As reported in this month’s issue of the American Journal of Human Genetics, the Duke researchers examined 9 well-understood gene variations in 609 Parkinson’s patients and 340 control subjects that showed no signs of the disease. One gene variation, called J haplogroup, was found to be much more common in subjects that didn’t have the disease.
Furthermore, the variation was more common for those in groups (such as Caucasian females) that tend to have a lower incidence of Parkinson’s. Their conclusion: The inherited J haplogroup gene variation would appear to be protective against the cell mitochondria defect thats typical of Parkinson’s patients.
Although encouraged by their breakthrough, the researchers noted that because all of their subjects were Caucasian, additional biochemical and genetic studies will be needed on a wider variety of ethnic groups to fully understand exactly how the J haplogroup variant manages to protect cell mitochondria.
Not created Equal
In a Duke University press release, the lead author of the Duke study, Dr Jeffery Vance, discussed the difficulties of researching a disease as complex as Parkinson’s, which is caused by both genetic and environmental factors.
Dr Vance didn’t go on to name what those environmental factors might be, but studies have shown that pesticides may be a very likely cause, as well as possible toxins in processed foods. And according to a growing body of evidence, the primary toxin among food sources is the popular sugar-substitute aspartame – better known by its brand name: Nutra-sweet.
Aspartame has been shown to make the unpleasant symptoms of Parkinson’s even more severe for those who have the disease. That of course is bad enough, but it seems that aspartame can also trigger reactions in otherwise healthy people. In some cases these reactions mimic the symptoms of Parkinson’s, as well as multiple sclerosis, Alzheimers disease, and fibromyaliga, to name just a few.
In 1994 the Department of Health and Human Services released a list of more than 60 reported adverse reactions to aspartame, including: chest pains, asthma, arthritis, migraine headaches, insomnia, seizures, tremors, vertigo, and weight gain.
The surprising item on that list is weight gain, given the fact that aspartame is the sweetener used in most diet fizzy drinks. In fact, according to one study, aspartame may actually STIMULATE appetite, prompting cravings for calorie-rich carbohydrates.

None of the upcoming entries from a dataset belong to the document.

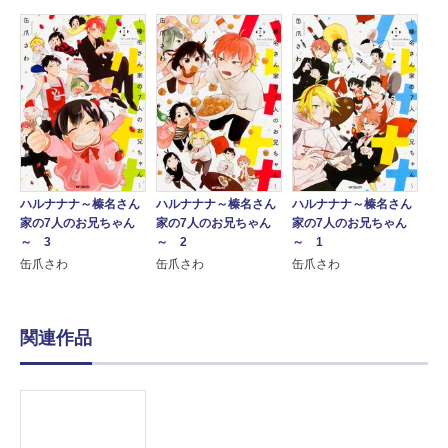
ハルナナナ～榛名さん
ハルナナナ～榛名さん
ハルナナナ～榛名さん
家の7人のお兄ちゃん
家の7人のお兄ちゃん
家の7人のお兄ちゃん
～ 3
～ 2
～ 1
缶爪さわ
缶爪さわ
缶爪さわ
関連作品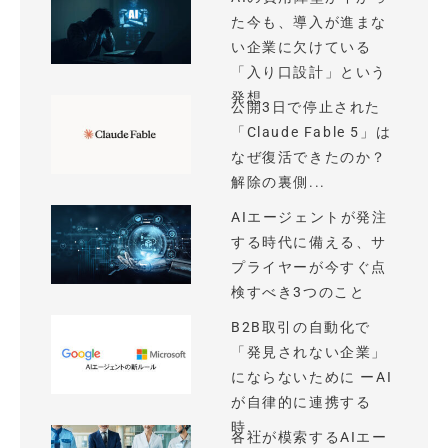
た今も、導入が進まな
い企業に欠けている
「入り口設計」という
発想
公開3日で停止された
「Claude Fable 5」は
なぜ復活できたのか？
解除の裏側...
AIエージェントが発注
する時代に備える、サ
プライヤーが今すぐ点
検すべき3つのこと
B2B取引の自動化で
「発見されない企業」
にならないために ーAI
が自律的に連携する
時...
各社が模索するAIエー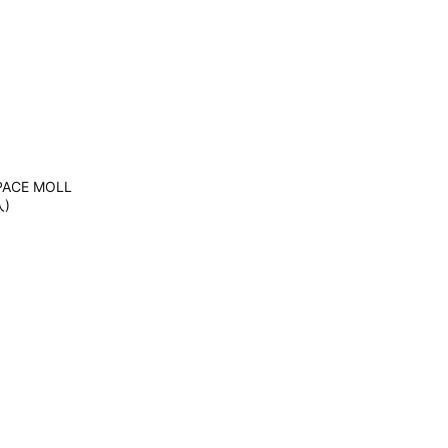
ACE MOLL
入)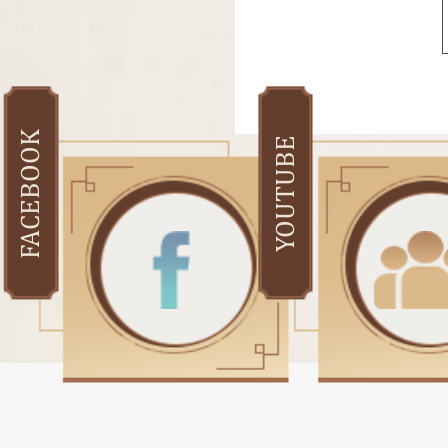
FACEBOOK
YOUTUBE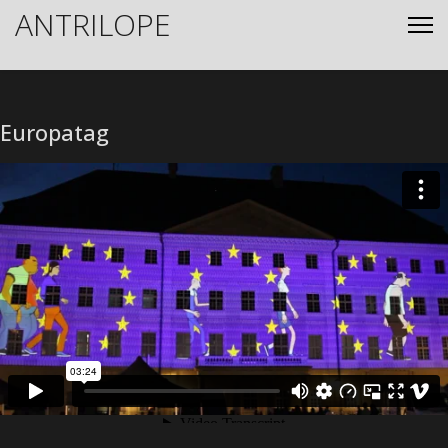
ANTRILOPE
Europatag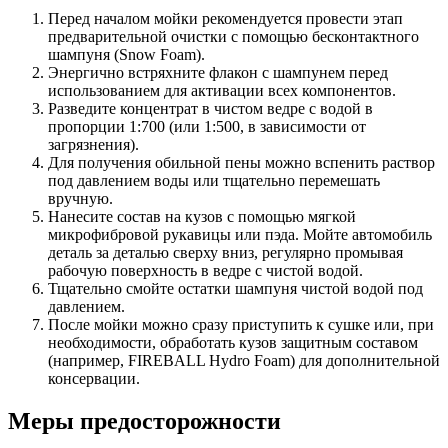
Перед началом мойки рекомендуется провести этап
предварительной очистки с помощью бесконтактного
шампуня (Snow Foam).
Энергично встряхните флакон с шампунем перед
использованием для активации всех компонентов.
Разведите концентрат в чистом ведре с водой в
пропорции 1:700 (или 1:500, в зависимости от
загрязнения).
Для получения обильной пены можно вспенить раствор
под давлением воды или тщательно перемешать
вручную.
Нанесите состав на кузов с помощью мягкой
микрофибровой рукавицы или пэда. Мойте автомобиль
деталь за деталью сверху вниз, регулярно промывая
рабочую поверхность в ведре с чистой водой.
Тщательно смойте остатки шампуня чистой водой под
давлением.
После мойки можно сразу приступить к сушке или, при
необходимости, обработать кузов защитным составом
(например, FIREBALL Hydro Foam) для дополнительной
консервации.
Меры предосторожности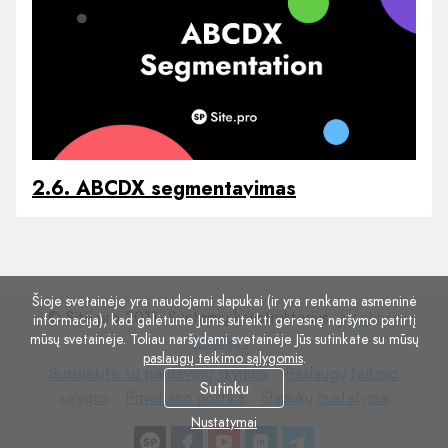
2.6. ABCDX segmentavimas
Šioje svetainėje yra naudojami slapukai (ir yra renkama asmeninė
© Site.pro 2011. Svetainių konstruktorius.
Jungtinės
informacija), kad galėtume Jums suteikti geresnę naršymo patirtį
mūsų svetainėje. Toliau naršydami svetainėje Jūs sutinkate su mūsų
Valstijos
.
paslaugų teikimo sąlygomis
.
Susisiekite
Paslaugų
Susisiekite su pardavimų skyriumi
Paslaugų teikimo
Sutinku
su
Privatumo
Slapukų
teikimo
sąlygos
Privatumo politika
Slapukų nustatymai
pardavimų
politika
nustatymai
sąlygos
Nustatymai
skyriumi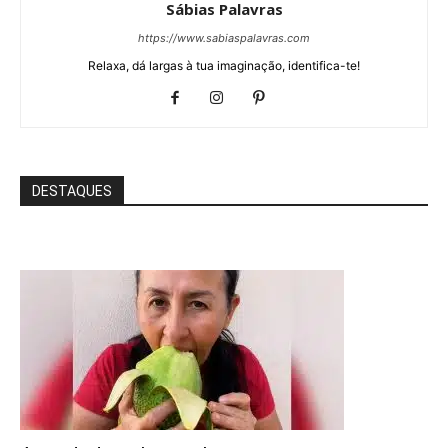
Sábias Palavras
https://www.sabiaspalavras.com
Relaxa, dá largas à tua imaginação, identifica-te!
DESTAQUES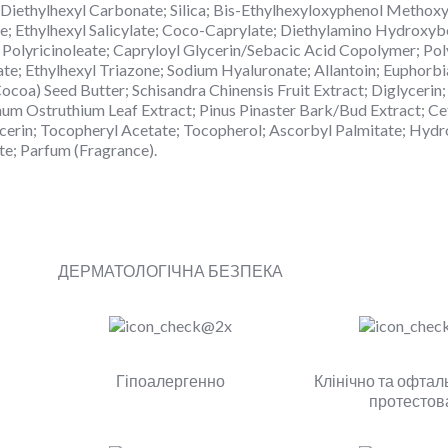
iethylhexyl Carbonate; Silica; Bis-Ethylhexyloxyphenol Methoxyp
e; Ethylhexyl Salicylate; Coco-Caprylate; Diethylamino Hydroxy
 Polyricinoleate; Capryloyl Glycerin/Sebacic Acid Copolymer; Pol
te; Ethylhexyl Triazone; Sodium Hyaluronate; Allantoin; Euphorbi
coa) Seed Butter; Schisandra Chinensis Fruit Extract; Diglycerin
num Ostruthium Leaf Extract; Pinus Pinaster Bark/Bud Extract; Ce
cerin; Tocopheryl Acetate; Tocopherol; Ascorbyl Palmitate; Hyd
e; Parfum (Fragrance).
ДЕРМАТОЛОГІЧНА БЕЗПЕКА
Гіпоалергенно
Клінічно та офтал
протестов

But weight gain is nothing compared to some of the horror stories out there.
A regular reader named John wrote in to share some of the details of how a steady intake of diet fizzy drinks prompted a debilitating hormonal reaction to aspartame. The details are no less than tragic, although John was fortunate enough to discover the source of his physical and neurological disorders in time to take the necessary action to nurse himself back to relative good health. I say relative because apparently he will never fully return to the robust health he once enjoyed.
Poison by the litre
The cause of most or possibly all of these adverse aspartame reactions is methanol. When aspartame is combined with the enzyme chymotrypsin in the small intestine, methanol is released and breaks down into formaldehyde, a potent neurotoxin.
Methanol is regarded as being a cumulative poison and it is recommended that you consume no more than 7.8 mg per day. If you drink a one-litre beverage containing aspartame, you ingest 7 times that amount – about 56 mg of methanol!
But it gets even worse. Because if the product containing aspartame is heated to a temperature above 86 degrees Fahrenheit, free methanol is created, speeding up the absorption of methanol, and magnifying the effects of the neurotoxins.
The result? People are hurting – people like John, whose life will never be the same.
The Bottom Line: Don’t drink aspartame.